[Assignment]: Write out the data exactly as given, dropping every picture.

[Dataset section]:
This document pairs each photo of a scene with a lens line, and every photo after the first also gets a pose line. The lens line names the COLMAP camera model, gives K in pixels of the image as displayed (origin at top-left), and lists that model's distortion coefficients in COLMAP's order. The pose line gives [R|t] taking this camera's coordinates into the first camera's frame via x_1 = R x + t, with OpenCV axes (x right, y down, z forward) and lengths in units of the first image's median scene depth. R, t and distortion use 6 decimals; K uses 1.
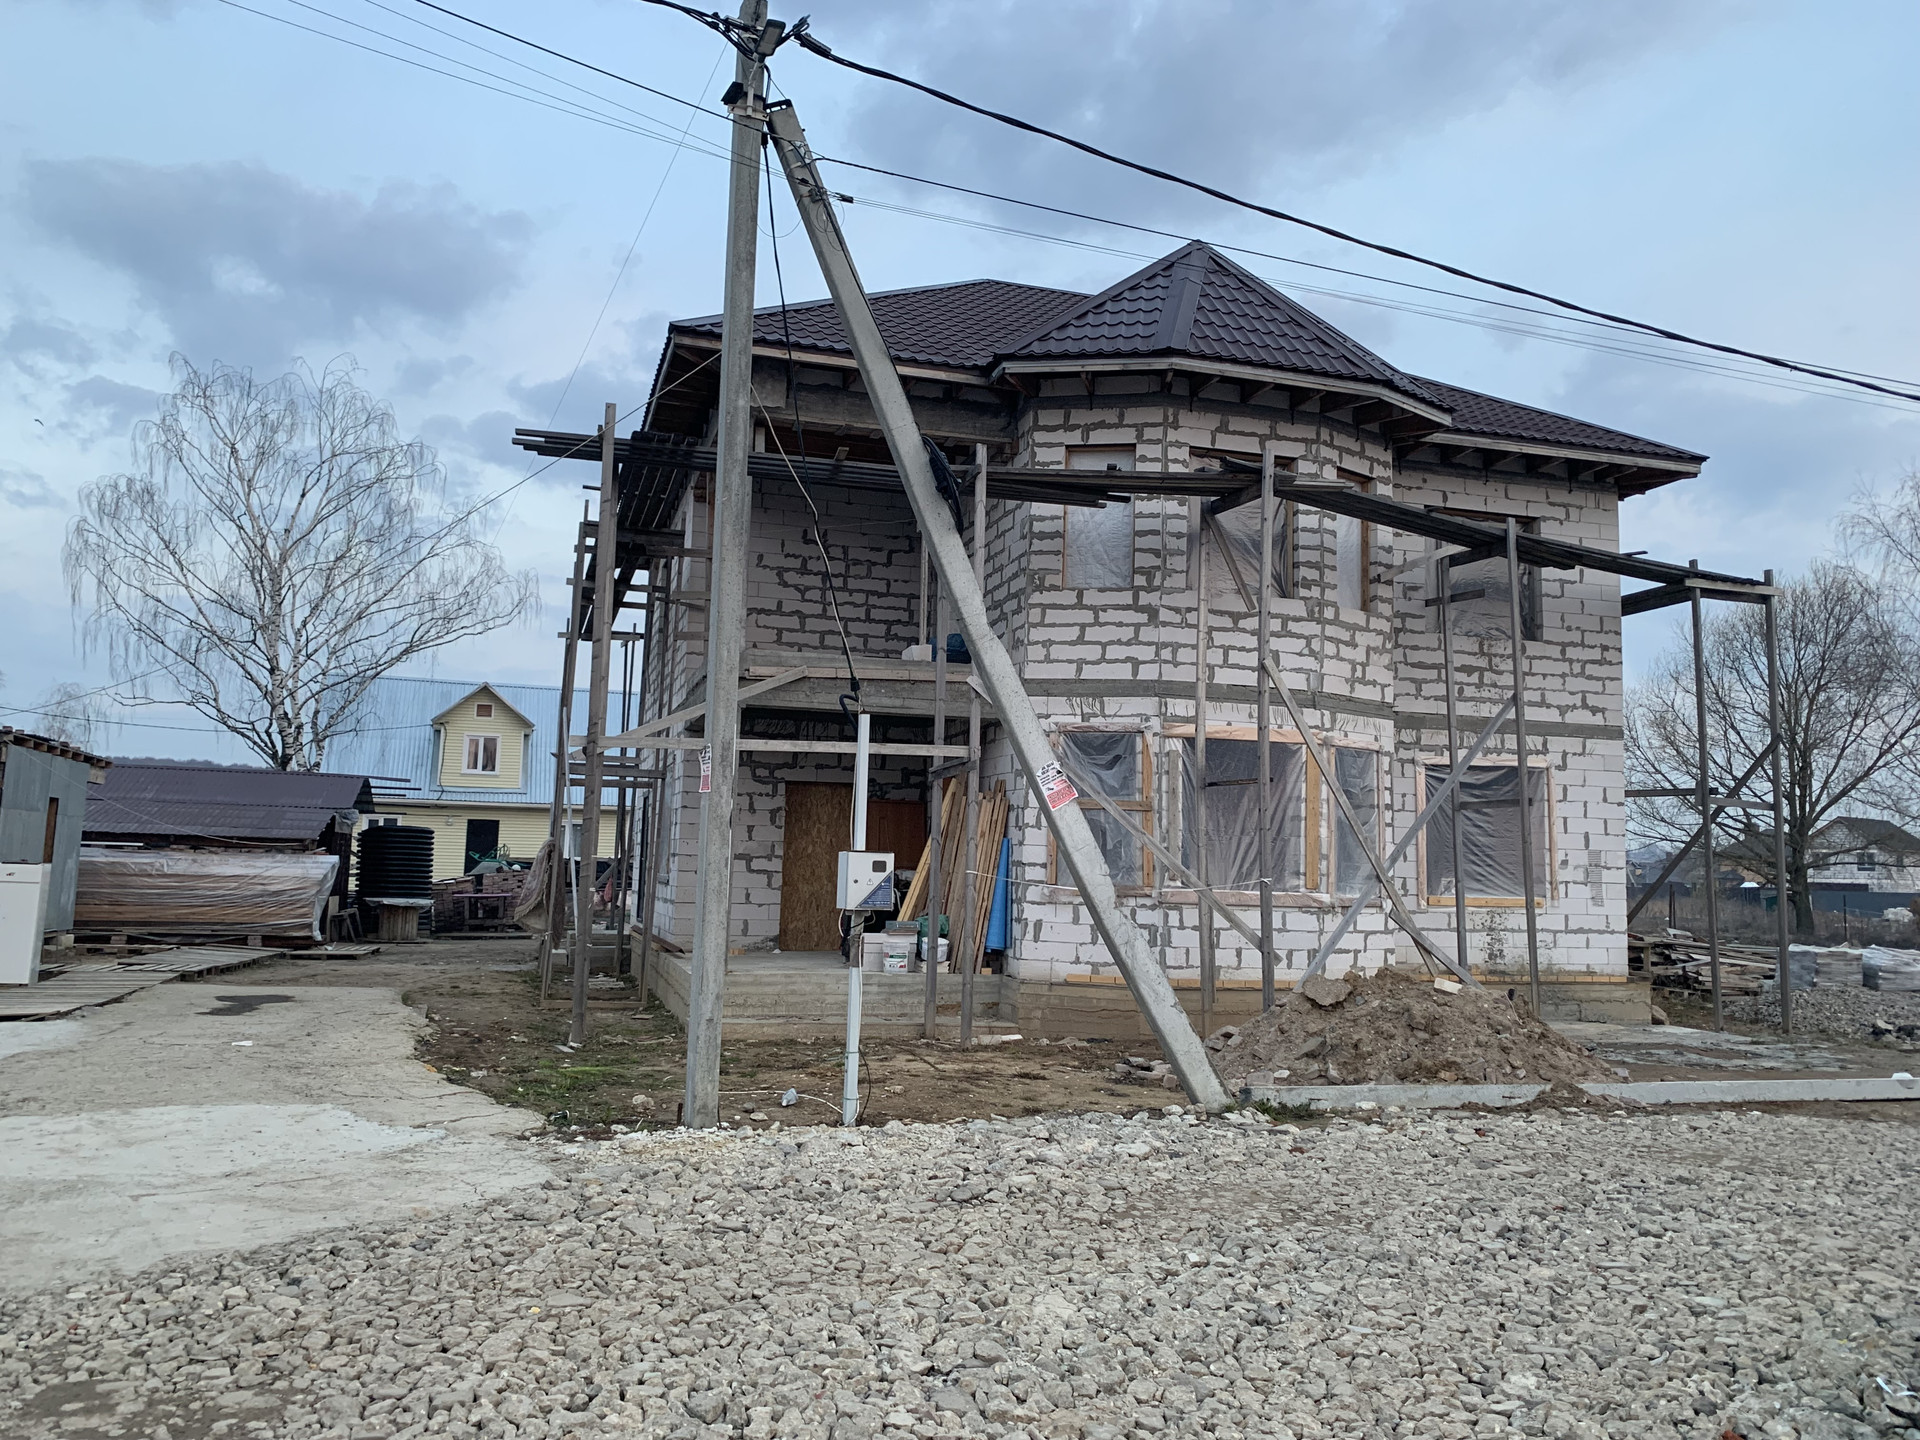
lens RADIAL K [[1480.2, 0, 972.5], [0, 1480.2, 713.1], [0, 0, 1]] dist [0.008495, 0.013650]
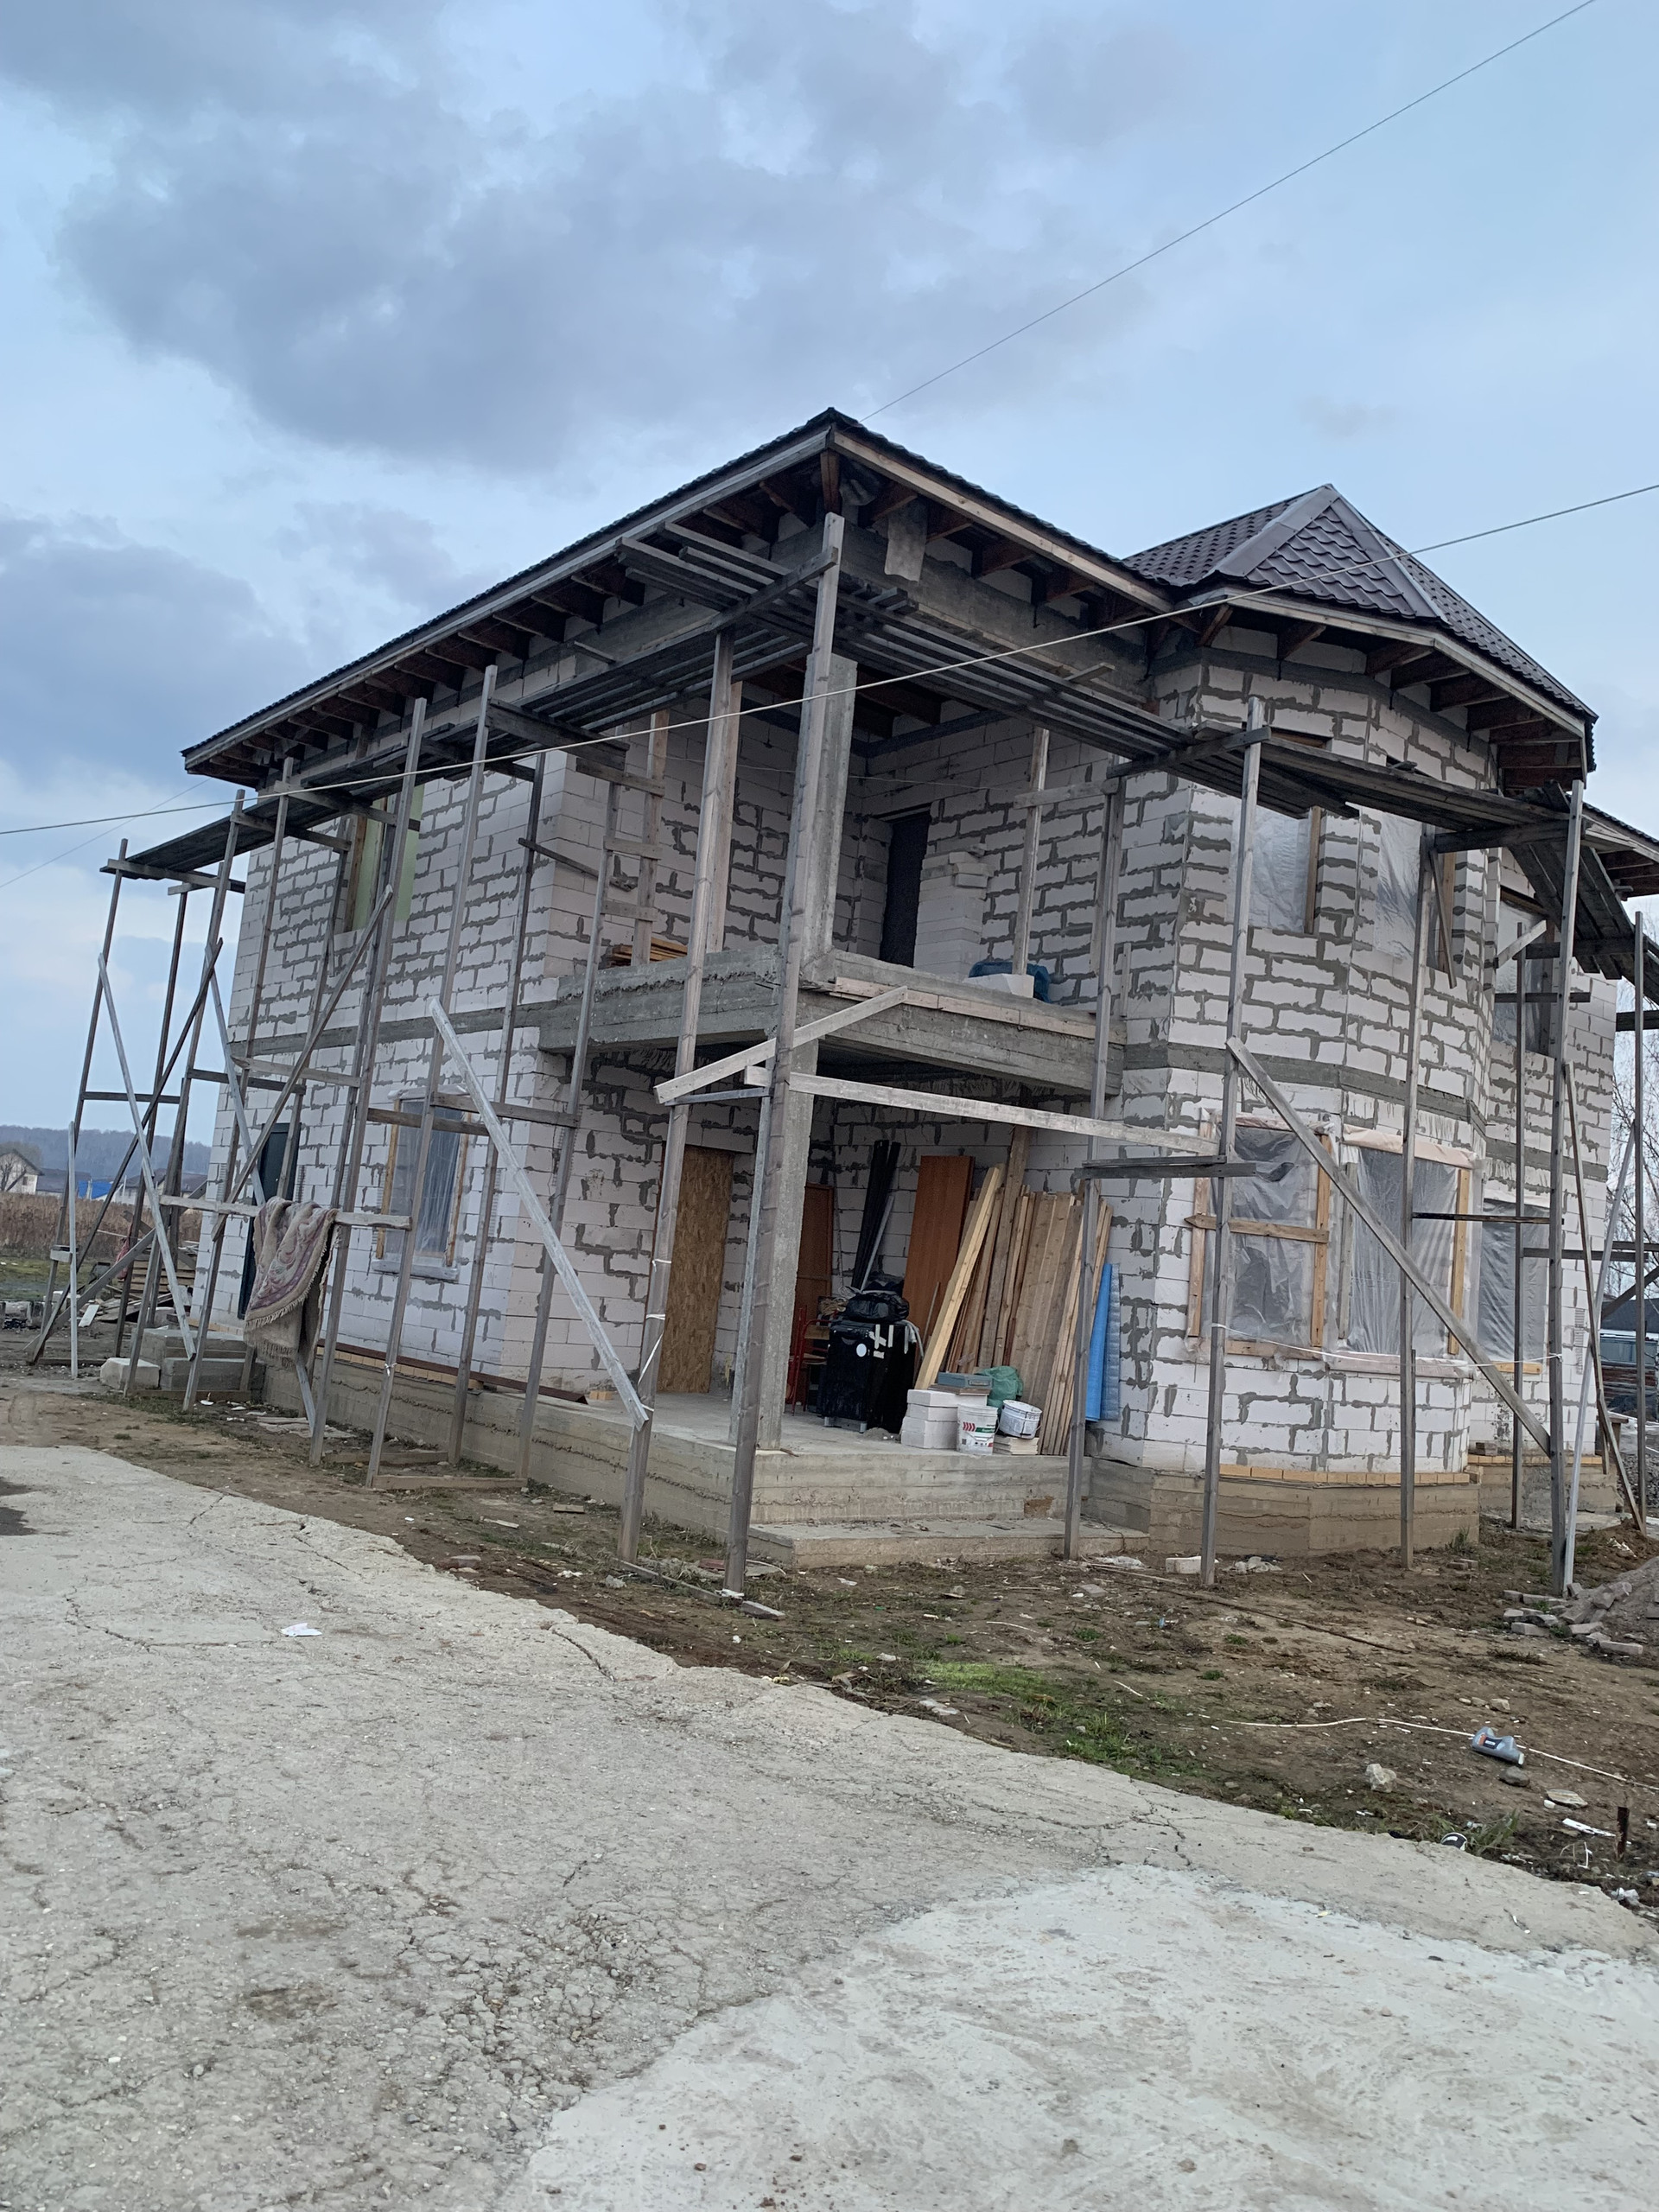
lens RADIAL K [[1705.3, 0, 824.5], [0, 1705.3, 1112.4], [0, 0, 1]] dist [0.008495, 0.013650]
pose [[0.921312, 0.097349, 0.376440, -0.422140], [-0.110108, 0.993841, 0.012472, 0.018191], [-0.372907, -0.052940, 0.926357, 0.308765]]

[Exercise output]:
This document pairs each photo of a scene with a lens line, and every photo after the first also gets a pose line. The lens line names the COLMAP camera model, gives K in pixels of the image as displayed (origin at top-left), and lists that model's distortion coefficients in COLMAP's order. The pose line gives [R|t] taking this camera's coordinates into the first camera's frame via x_1 = R x + t, with OpenCV axes (x right, y down, z forward) and lengths in units of the first image's median scene depth. R, t and distortion use 6 decimals; K uses 1.
lens RADIAL K [[1480.2, 0, 972.5], [0, 1480.2, 713.1], [0, 0, 1]] dist [0.008495, 0.013650]
lens RADIAL K [[1705.3, 0, 824.5], [0, 1705.3, 1112.4], [0, 0, 1]] dist [0.008495, 0.013650]
pose [[0.921312, 0.097349, 0.376440, -0.422140], [-0.110108, 0.993841, 0.012472, 0.018191], [-0.372907, -0.052940, 0.926357, 0.308765]]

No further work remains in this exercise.